A stunned silence fell over my two companions and after a moment of scrutinising me with a curious look in his eye, my principal cleared his throat and said, “You really just blurt out whatever happens to be on your mind, don’t you, Pinky.”

It’s true.

I hate that quality I have, of ejaculating non-related, often inappropriate comments into conversations, or worst still, opening a conversation with something bizarre and totally random. I’m sure many people assume I have something mentally wrong with me. Or that I’m extremely impetuous and erratic.

I think I put people off sometimes.

But now that I’ve broken the ice and told you that little story, you won’t be shocked or put off when I tell YOU that…

my dog is in season.

Little Polly has become a woman.


As you know, we have three male dogs in situ, however, they have been fixed up except for one, the unfortunately named, Willy.

Willy is an arthritic, sixteen-year-old terrier which makes him 112 in human years and he’s unlikely to bother getting off his hammock to wee, let alone do any vigorous mounting.

Scotto did mention he’d observed Willy has developed a bit of a spring in his step in the past few days, but Polly doesn’t fraternise with him alone anyway. 

Whilst some of you might be thinking, ‘please don’t tell me she’s going to dedicate an entire blog post to her bloody (literally) sausage dog’, you don’t need to worry. 

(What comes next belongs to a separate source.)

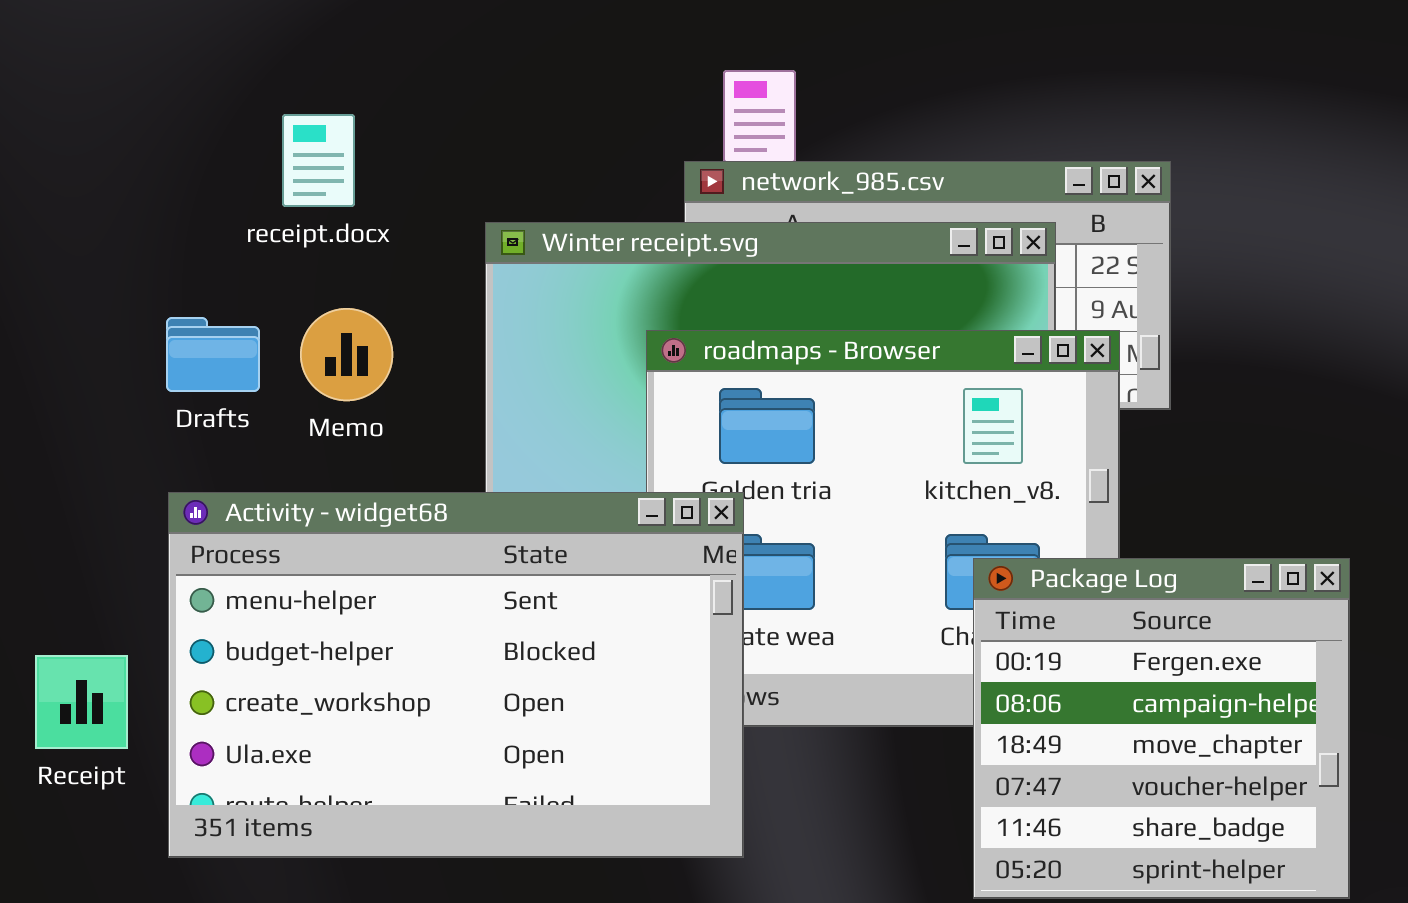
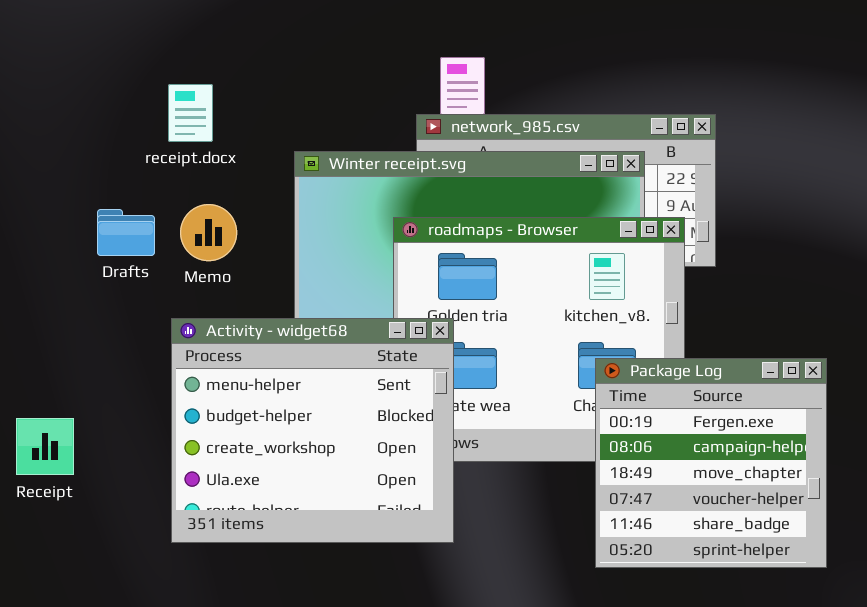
Activity - widget68: [168,492,744,858] -> [171,318,454,543], resized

So, what is this blog post about if it’s not about the sausage?

It’s about growing up.

I think I have finally done it. 

Grown up that is.

Last Sunday, Scotto came in from mowing the lawn and this is what transpired.

“Sweetie,” he panted in an alarmed tone as he wiped the sweat from his forehead. “Have you noticed your back windscreen is smashed in?”

I put my crossword down and stared at him.

“What are you talking about?”

“Something has gone right through your back windscreen.”

“Something?" I arched a gentle eyebrow. "It was fine last night. You must have hit a rock when you were mowing and it’s flown up and done it,” I replied calmly.

He began to shake his head in denial. “No, it would have made an exploding sound and I would have heard it,” he replied as he fiddled with the industrial ear protection hanging around his shoulders.

I saw him take a gulp.“You were wearing headphones and the mower was so loud the dog was shivering in terror on the couch. Do you really think you would have heard glass shattering over all that?” I said with the serenity of Mother Teresa.

His face crumpled and he shrugged in defeat, then he sat down on the couch to dial our insurance company.

As I continued to non-violently fill in my crossword, I listened to the pitch of his voice on the phone gradually rise in fear as the conversation progressed.

Um... Can you check if the policy is under the car registration number if it’s not there under her name?” he was saying in a mildly panicked voice.

My eyes remained rivetted on the Sunday Mail puzzle page and my breathing was that of a Zen master’s.

It seemed there was no insurance policy.

“Surely I haven’t been driving my new car around the rugged countryside sans insurance of any kind?” I purred like a cat waking from a restful sleep. (Scotto looks after all the stuff like insurance and taxes and boring paperwork you see.)

“Of course not,” Scotto stammered, the back of his neck reddening. He grimaced. “Just let me call another number.”

After a bit of frenetic to-ing and fro-ing (which I listened to with the tranquillity of a Tibetan Monk), the insurance people found the policy, and all was well, except that they couldn’t come and fix the windscreen until Tuesday.

“You can take my car to work, Pinky,” Scotto magnanimously offered.

This meant he’d be driving my car around and that annoyed me because he’d adjust the seat to fit his long legs and it’s taken me eighteen months to finally get it right. 

But did I retort in a shrewish or snappish manner that his car is a horrible povvo car because it doesn’t self-lock and you have to use a key?

Did I whinge that I’d just filled my car up with ludicrously expensive petrol so I would be ready for the week and not have to go to the servo?

Did I become aggressively assertive and yell at Scotto because spiders and snakes now had easy access and in the future weeks I could be attacked by a venomous creature without knowing about the colony of funnel webs breeding on my backseat floor?

No.

No I didn’t, because I have finally grown up. Seems like Polly is not the only one.